WHAT IS BEING ASKED: Reproduce word for word the part of the court excerpt that opens with the words containing "The August 5 incident allegedly" and closes with "August 5 incident.".

PROVIDED TEXT:
################
The August 5 incident allegedly involved a police officer shouting at Plaintiff
“You’re a liar,” ignoring Plaintiff’s request to speak with the officer’s supervisor, and
failing to read Plaintiff his Miranda rights even though he told Plaintiff he was charging
him. (Id. at ¶¶ 16–29.) These allegations, taken as true, do not support any of Plaintiff’s
legal theories. (See id. at 16–28.) The Complaint will be dismissed to the extent it is
based on the August 5 incident.
The August 6–7 incident allegedly involved police officers dragging Plaintiff out
of his house, handcuffing him, beating him, shouting obscenities at him, searching him
even though he was in his underwear, and locking him in a police car for an hour. (Id. at
¶¶ 30–62.) There seems to have been a state court proceeding based on this incident, but
it is not clear from the Complaint whether this proceeding was brought by, or against,
Plaintiff. (See id. at ¶¶ 59–60.) Assuming the state court proceeding does not bar this
action, Plaintiff’s allegations, taken as true, might well state a claim upon which relief
may be granted. However, the Court does not reach this question because the Court
dismissed the Complaint for failure to satisfy federal pleading requirements.
################
DATA SHOWN:
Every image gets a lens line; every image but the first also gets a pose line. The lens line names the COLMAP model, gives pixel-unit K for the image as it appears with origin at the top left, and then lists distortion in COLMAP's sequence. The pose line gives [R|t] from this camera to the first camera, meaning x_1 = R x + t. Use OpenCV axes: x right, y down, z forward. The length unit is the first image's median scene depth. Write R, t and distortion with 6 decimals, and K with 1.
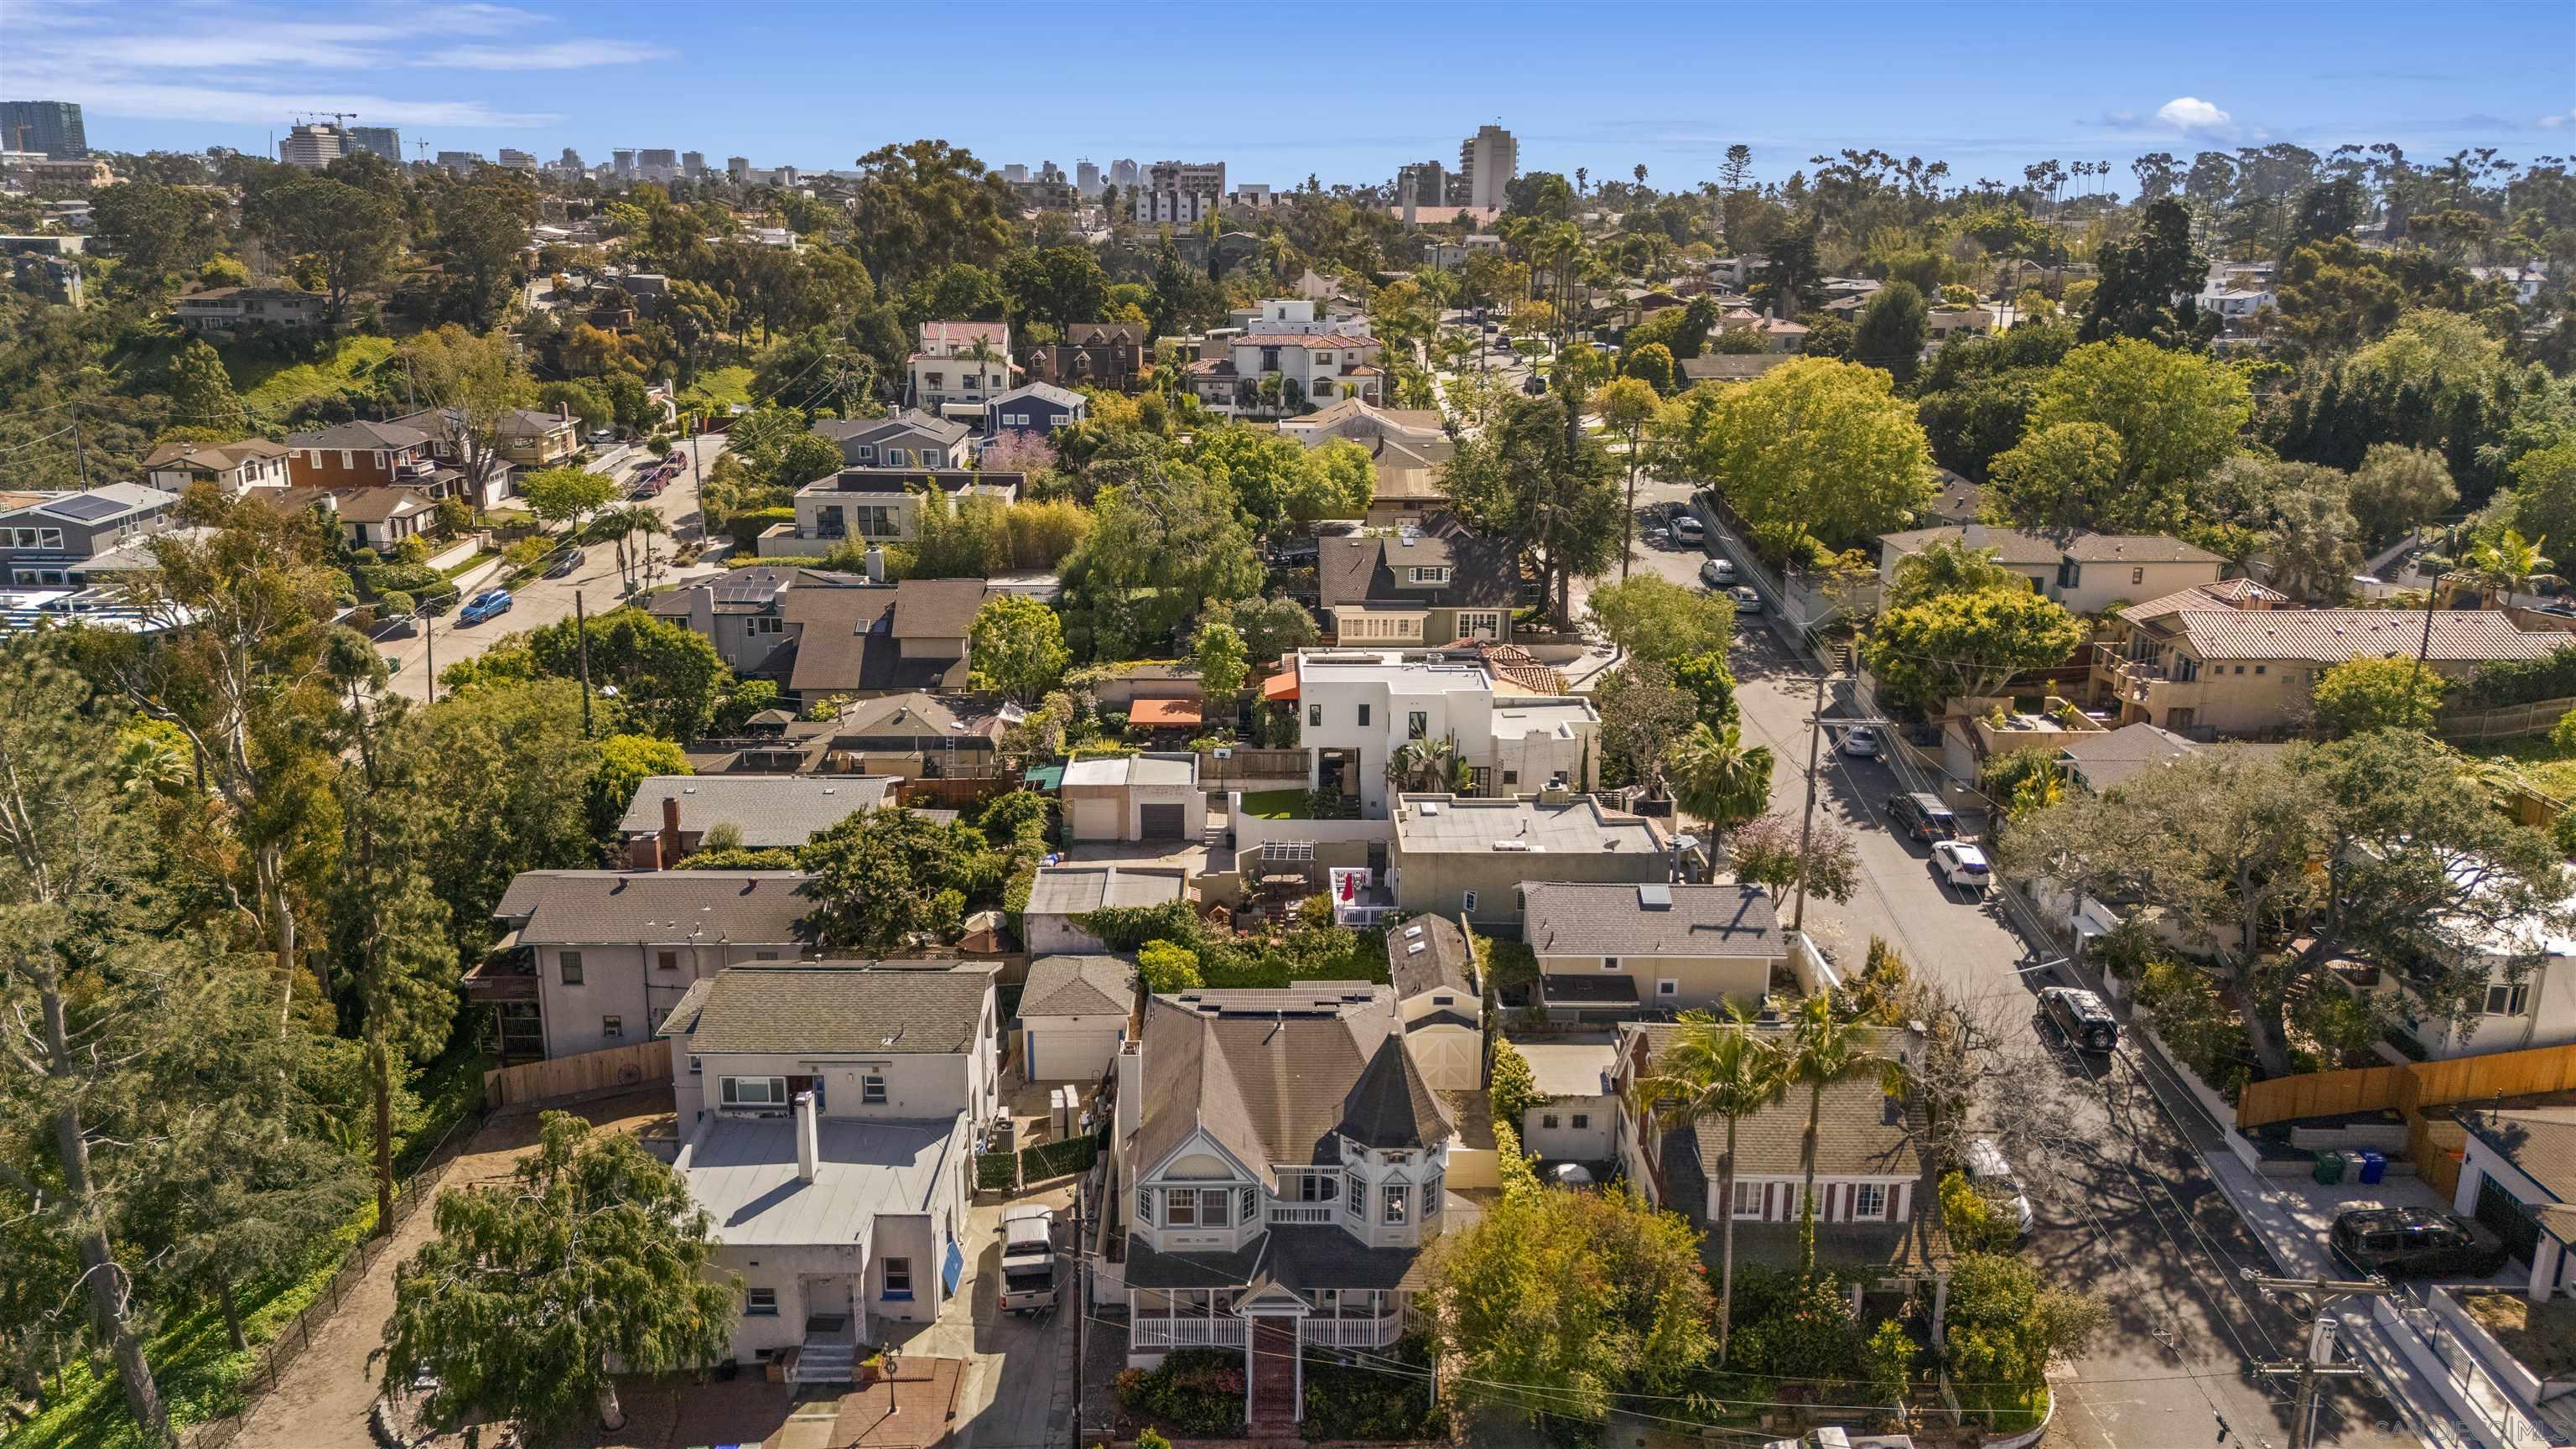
################
YOUR SOLUTION:
The August 5 incident allegedly involved a police officer shouting at Plaintiff
“You’re a liar,” ignoring Plaintiff’s request to speak with the officer’s supervisor, and
failing to read Plaintiff his Miranda rights even though he told Plaintiff he was charging
him. (Id. at ¶¶ 16–29.) These allegations, taken as true, do not support any of Plaintiff’s
legal theories. (See id. at 16–28.) The Complaint will be dismissed to the extent it is
based on the August 5 incident.